QUOTED TEXT

----

As you see, the population standard deviation result for the numbers 3, 4, 9, 14, 22.5, 1, 3.2, 0.3, 2, and 19 using STDEV.P and STDEVPA Excel functions is identical, respectively 7.59.
Sample Standard Deviation With Excel
Excel offers us two functions to calculate the sample standard deviation, respectively STDEV.S and STDEVA.
As with most cases in research, collecting data from an entire population would not only be expensive but extremely tedious. Fortunately for us, we can sample a large population and use the following formula to extract the sample standard deviation:
s=\sqrt{\frac{\sum\left(x_{i}-\bar{x}\right)^{2}}{N-1}}Where:
s = symbol for sample standard deviation
Σ = sum of the following terms
xi = every point in the dataset (observation or member of the population).
x̄ = sample mean
N-1 = the number of values in the sample minus 1
At a glance, we can observe that the population and sample standard deviation equations have quite a bit in common, the exceptions being the symbol used for sample standard deviation (s), the mean of the sample (x̄), and the number of members in the sample (N – 1).

----

MATERIAL SUPPLIED
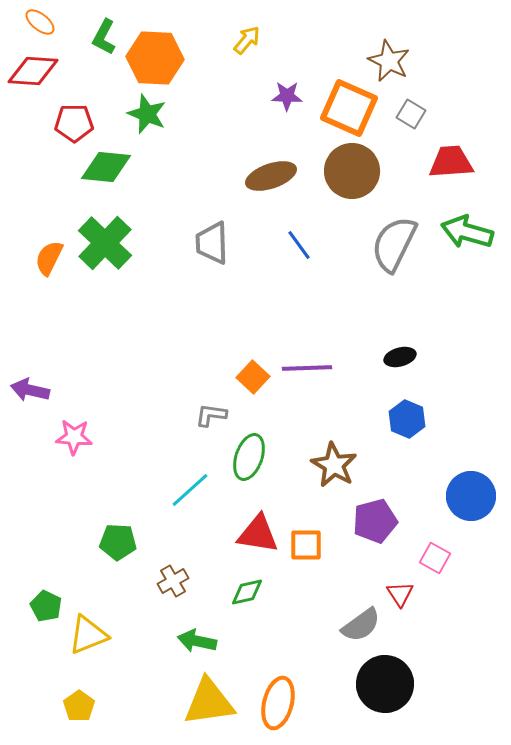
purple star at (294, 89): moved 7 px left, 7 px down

----

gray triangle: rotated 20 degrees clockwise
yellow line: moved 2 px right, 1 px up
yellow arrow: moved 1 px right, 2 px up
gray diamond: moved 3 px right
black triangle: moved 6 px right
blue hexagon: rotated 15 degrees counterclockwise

----

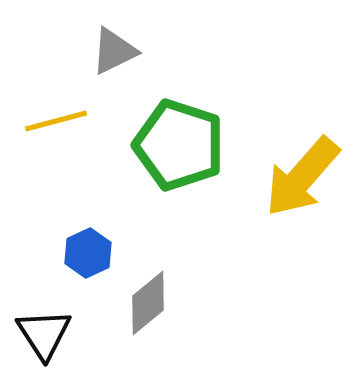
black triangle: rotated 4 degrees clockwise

----

WHAT YOU WILL DO
1 > How would you render this sentence from the Excel standard deviation text in Spanish: "Excel offers us two functions to calculate the sample standard deviation, respectively STDEV.S and STDEVA."?
2 > Could you write out the passage of the Excel standard deviation text starting with "Sample Standard Deviation With" and going on through "of the population)."?

COMPLETE ANSWERS
1 > Excel nos ofrece dos funciones para calcular la desviación estándar muestral, respectivamente STDEV.S y STDEVA.

2 >
Sample Standard Deviation With Excel
Excel offers us two functions to calculate the sample standard deviation, respectively STDEV.S and STDEVA.
As with most cases in research, collecting data from an entire population would not only be expensive but extremely tedious. Fortunately for us, we can sample a large population and use the following formula to extract the sample standard deviation:
s=\sqrt{\frac{\sum\left(x_{i}-\bar{x}\right)^{2}}{N-1}}Where:
s = symbol for sample standard deviation
Σ = sum of the following terms
xi = every point in the dataset (observation or member of the population).